WHAT THE TASK ASKS -
In the listing below, the answer starts at the line that has "width:13px; height:13px; border:1.5px" and stops after the line that has "position:absolute; left:48px; top:202px;"; please repeat that part exactly and nothing more.

DATA FOR THIS EXERCISE -
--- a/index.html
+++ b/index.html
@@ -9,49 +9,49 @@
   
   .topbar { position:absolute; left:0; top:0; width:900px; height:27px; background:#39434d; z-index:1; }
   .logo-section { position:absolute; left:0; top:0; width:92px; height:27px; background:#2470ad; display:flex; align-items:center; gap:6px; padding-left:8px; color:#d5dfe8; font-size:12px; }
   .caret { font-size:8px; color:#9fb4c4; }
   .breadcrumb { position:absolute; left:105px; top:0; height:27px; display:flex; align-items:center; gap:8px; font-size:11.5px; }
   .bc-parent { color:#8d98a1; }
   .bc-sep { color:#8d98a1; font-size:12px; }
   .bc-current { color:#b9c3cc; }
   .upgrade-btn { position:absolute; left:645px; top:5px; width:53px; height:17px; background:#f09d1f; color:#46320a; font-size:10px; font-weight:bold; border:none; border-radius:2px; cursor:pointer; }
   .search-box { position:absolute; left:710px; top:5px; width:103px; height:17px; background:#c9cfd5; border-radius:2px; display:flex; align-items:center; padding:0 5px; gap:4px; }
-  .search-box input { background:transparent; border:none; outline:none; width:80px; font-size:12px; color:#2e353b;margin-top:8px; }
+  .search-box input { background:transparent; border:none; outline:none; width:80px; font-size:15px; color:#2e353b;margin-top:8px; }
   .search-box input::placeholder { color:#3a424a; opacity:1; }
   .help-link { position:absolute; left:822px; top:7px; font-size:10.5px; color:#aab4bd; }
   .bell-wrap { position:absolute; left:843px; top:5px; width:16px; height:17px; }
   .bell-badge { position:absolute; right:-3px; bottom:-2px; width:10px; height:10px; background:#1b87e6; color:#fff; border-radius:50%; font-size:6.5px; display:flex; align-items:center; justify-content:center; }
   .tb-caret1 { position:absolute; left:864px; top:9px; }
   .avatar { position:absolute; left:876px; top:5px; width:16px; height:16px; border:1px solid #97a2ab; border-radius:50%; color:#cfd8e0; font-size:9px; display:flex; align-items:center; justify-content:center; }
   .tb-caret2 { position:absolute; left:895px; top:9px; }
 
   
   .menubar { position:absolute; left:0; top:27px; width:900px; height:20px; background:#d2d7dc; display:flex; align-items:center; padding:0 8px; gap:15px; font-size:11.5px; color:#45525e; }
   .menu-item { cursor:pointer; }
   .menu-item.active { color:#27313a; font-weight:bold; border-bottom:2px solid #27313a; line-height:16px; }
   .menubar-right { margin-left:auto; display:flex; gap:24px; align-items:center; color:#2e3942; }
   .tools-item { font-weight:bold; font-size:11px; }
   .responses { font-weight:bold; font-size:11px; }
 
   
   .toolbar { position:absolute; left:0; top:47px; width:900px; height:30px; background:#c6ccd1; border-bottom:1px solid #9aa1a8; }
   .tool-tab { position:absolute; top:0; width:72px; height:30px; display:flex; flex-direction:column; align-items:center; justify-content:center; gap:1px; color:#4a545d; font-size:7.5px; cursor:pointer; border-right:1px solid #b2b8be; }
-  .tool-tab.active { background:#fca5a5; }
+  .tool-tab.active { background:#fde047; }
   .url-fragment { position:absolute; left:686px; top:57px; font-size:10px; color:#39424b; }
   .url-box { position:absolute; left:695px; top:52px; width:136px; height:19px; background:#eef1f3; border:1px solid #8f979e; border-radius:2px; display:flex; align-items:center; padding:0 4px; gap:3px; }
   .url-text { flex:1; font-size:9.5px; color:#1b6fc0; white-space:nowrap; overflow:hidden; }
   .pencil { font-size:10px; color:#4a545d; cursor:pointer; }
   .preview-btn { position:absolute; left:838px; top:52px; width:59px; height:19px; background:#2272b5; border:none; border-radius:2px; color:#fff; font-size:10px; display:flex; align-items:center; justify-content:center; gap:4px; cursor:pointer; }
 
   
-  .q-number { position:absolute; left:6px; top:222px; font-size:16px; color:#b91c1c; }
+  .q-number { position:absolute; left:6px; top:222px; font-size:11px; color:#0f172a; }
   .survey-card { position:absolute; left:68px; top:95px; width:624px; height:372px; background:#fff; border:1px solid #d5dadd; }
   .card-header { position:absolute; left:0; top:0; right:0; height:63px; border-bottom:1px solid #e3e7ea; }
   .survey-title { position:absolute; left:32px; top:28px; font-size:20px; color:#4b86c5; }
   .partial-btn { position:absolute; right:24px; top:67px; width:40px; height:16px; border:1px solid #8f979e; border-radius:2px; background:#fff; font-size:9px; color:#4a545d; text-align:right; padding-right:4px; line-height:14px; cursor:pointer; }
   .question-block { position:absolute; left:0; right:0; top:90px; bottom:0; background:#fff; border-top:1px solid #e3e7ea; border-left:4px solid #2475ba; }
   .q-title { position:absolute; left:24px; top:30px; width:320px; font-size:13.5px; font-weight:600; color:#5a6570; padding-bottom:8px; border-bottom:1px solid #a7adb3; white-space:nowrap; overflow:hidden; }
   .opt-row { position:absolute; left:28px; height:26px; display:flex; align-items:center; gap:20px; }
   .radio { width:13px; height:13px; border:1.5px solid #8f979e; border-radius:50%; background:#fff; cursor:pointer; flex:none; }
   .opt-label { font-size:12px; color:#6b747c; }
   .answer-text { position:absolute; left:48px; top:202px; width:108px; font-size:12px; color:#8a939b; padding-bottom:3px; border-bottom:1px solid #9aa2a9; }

==

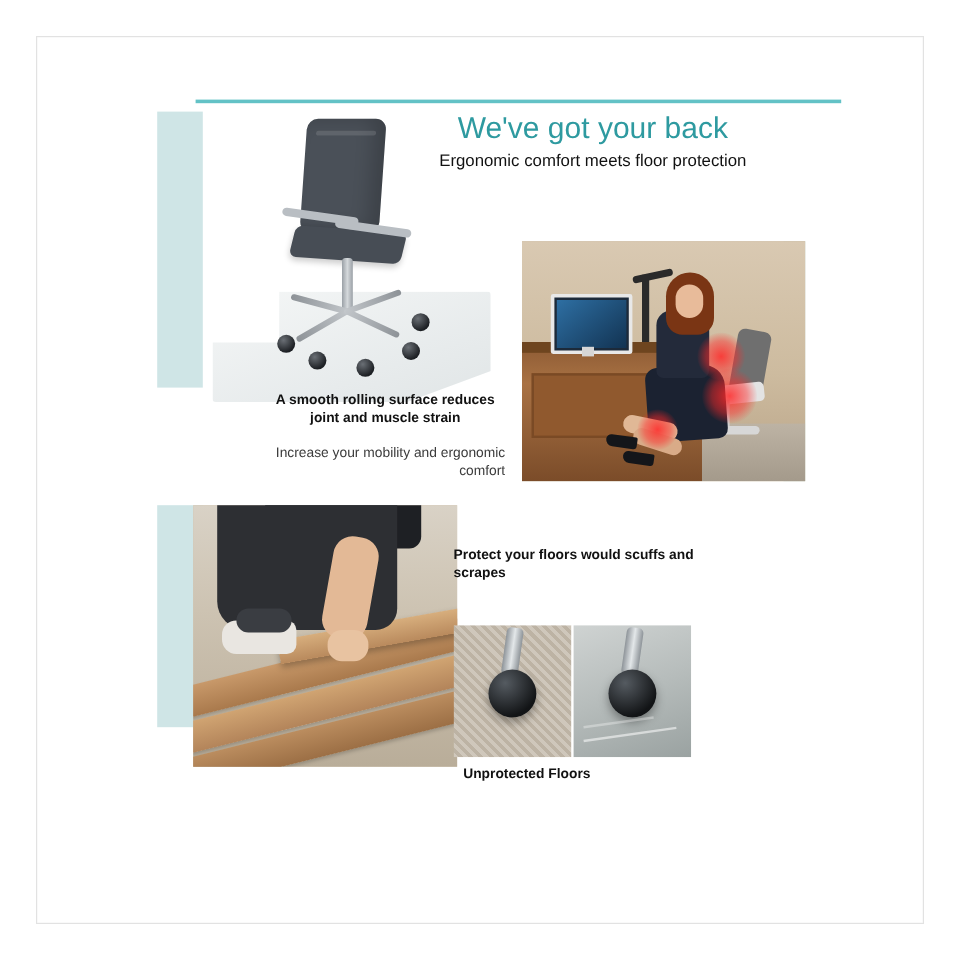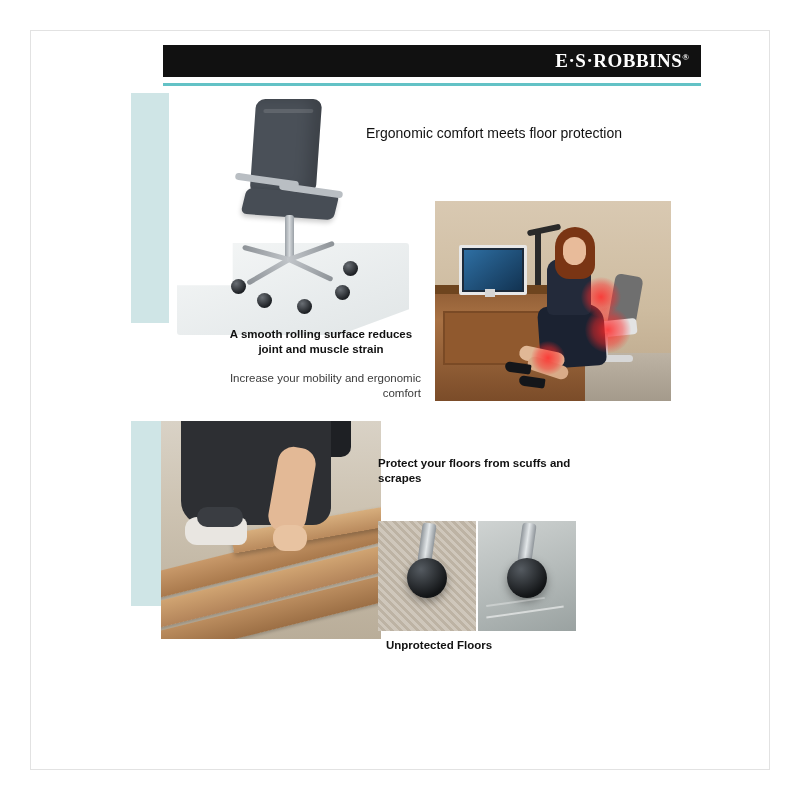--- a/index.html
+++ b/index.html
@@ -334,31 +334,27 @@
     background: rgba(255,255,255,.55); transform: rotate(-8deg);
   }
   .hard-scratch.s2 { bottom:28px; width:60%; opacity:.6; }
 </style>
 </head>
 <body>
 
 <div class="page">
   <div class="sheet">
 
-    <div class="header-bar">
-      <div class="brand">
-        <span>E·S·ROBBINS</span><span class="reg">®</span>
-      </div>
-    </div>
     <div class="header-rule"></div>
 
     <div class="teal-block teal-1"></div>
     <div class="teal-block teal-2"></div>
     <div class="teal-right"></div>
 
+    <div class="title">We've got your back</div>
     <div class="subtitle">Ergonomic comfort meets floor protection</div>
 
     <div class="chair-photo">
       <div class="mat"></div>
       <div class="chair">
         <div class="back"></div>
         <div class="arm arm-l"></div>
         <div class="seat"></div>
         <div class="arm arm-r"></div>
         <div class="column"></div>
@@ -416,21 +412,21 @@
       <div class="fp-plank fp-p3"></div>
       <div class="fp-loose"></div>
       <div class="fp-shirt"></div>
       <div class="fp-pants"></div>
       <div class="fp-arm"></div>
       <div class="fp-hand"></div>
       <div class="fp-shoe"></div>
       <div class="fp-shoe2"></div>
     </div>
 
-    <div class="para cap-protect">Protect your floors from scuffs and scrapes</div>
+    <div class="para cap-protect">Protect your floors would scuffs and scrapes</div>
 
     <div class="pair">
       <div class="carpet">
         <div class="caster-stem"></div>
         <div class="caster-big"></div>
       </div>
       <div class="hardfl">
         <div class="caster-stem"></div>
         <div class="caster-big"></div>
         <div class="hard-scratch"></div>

RESULT OF THE TASK -
   .radio { width:13px; height:13px; border:1.5px solid #8f979e; border-radius:50%; background:#fff; cursor:pointer; flex:none; }
   .opt-label { font-size:12px; color:#6b747c; }
   .answer-text { position:absolute; left:48px; top:202px; width:108px; font-size:12px; color:#8a939b; padding-bottom:3px; border-bottom:1px solid #9aa2a9; }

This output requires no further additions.